To catch it on both sides…to be theologically and sociologically “bi-racial,” is to be like Jesus.

And yet, what kept Baldwin from participating in the hate that Chicago evening? Love. For Baldwin, love refuses to stay in what he called, “social ease”. This higher ethic of love, among other things, is to be wielded in such a way that it disturbs the southern white contemporary who was comfortable with Jim Crow, as well as the leader of the Nation of Islam and his followers who had chosen the path of rejection and separation. In his famous Christian inspired essay, Down at the Cross, Baldwin wrote of the importance of love and race relations, “Everything now, we must assume, is in our hands; we have no right to assume otherwise. If we- and now I mean the relatively conscious whites and the relatively conscious blacks, who must, like lovers, insist on, or create the consciousness of the others- do not falter in our duty now, we may be able, handful that we are, to end the racial nightmare, and achieve our country, and change the history of the world”.
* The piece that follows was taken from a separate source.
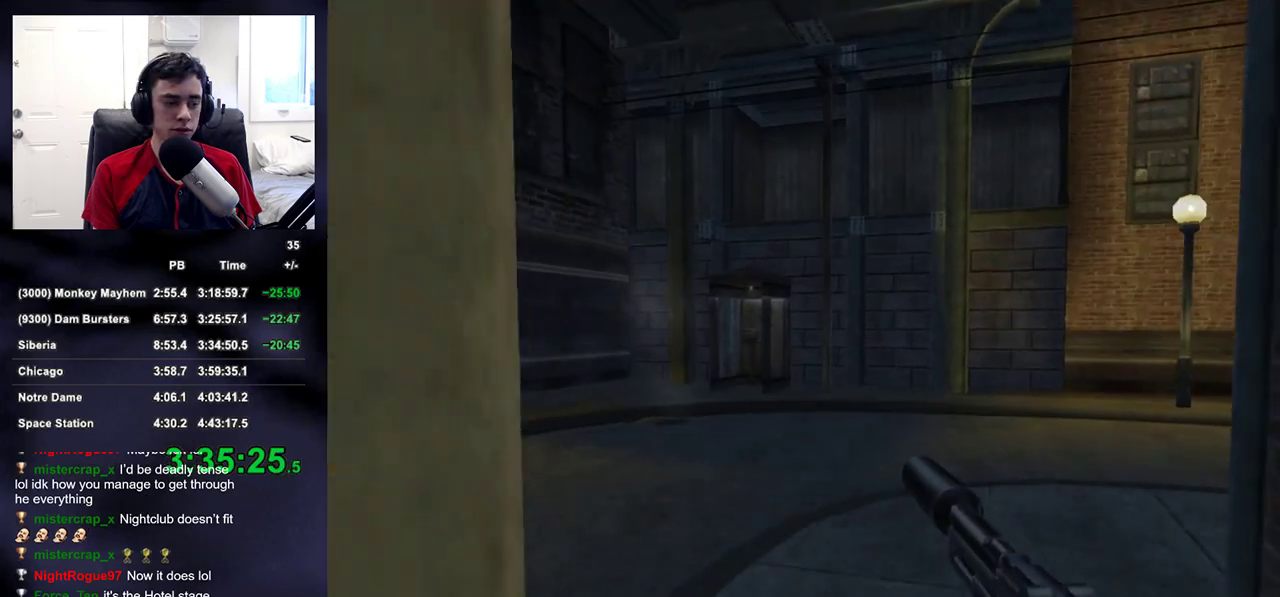
{"buttons": [], "left_stick": "up", "right_stick": "center", "events": []}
Amidst the racial turmoil of his milieu, Baldwin held onto love, and this love filled him with hope even on lonely Chicago nights.

But the Chicago table also cautions us against the septic nature of bitterness. Homogenous settings like that July table tend to expose the rancor in our hearts. Those of us in the lonely work of racial reconciliation must not give into bitterness, for bitterness is what happens when the spirit loses hope and love. Bitterness joins in the chorus of look-alike dinner tables spewing epithets of our oppressors. Bitterness is what contaminated Jonah’s spirit as he preached to the ethnically other people of Nineveh, and then sulked when God loved them to himself. Jonah shows us it’s possible to challenge the status quo and not truly love.

What we are in need of is a prophetic, “bi racial” kind of love, the kind seen in Jesus. This kind of love is equitable in its scope, calling out homogenous dinner tables in inner city settings, as well as those found in gated communities. Love doesn’t laugh at the awkward racial joke, but chooses instead to create an awkward moment of its own by calling it out. Yes, Baldwin, love jolts people out of their social ease, the same way the Messiah- an incarnated Jew- jolted the Samaritan woman out of her moral ease by calling out her immorality.

And when we do this, we will catch it from both sides. But take heart, this is a sign we are following in the lineage of Jesus.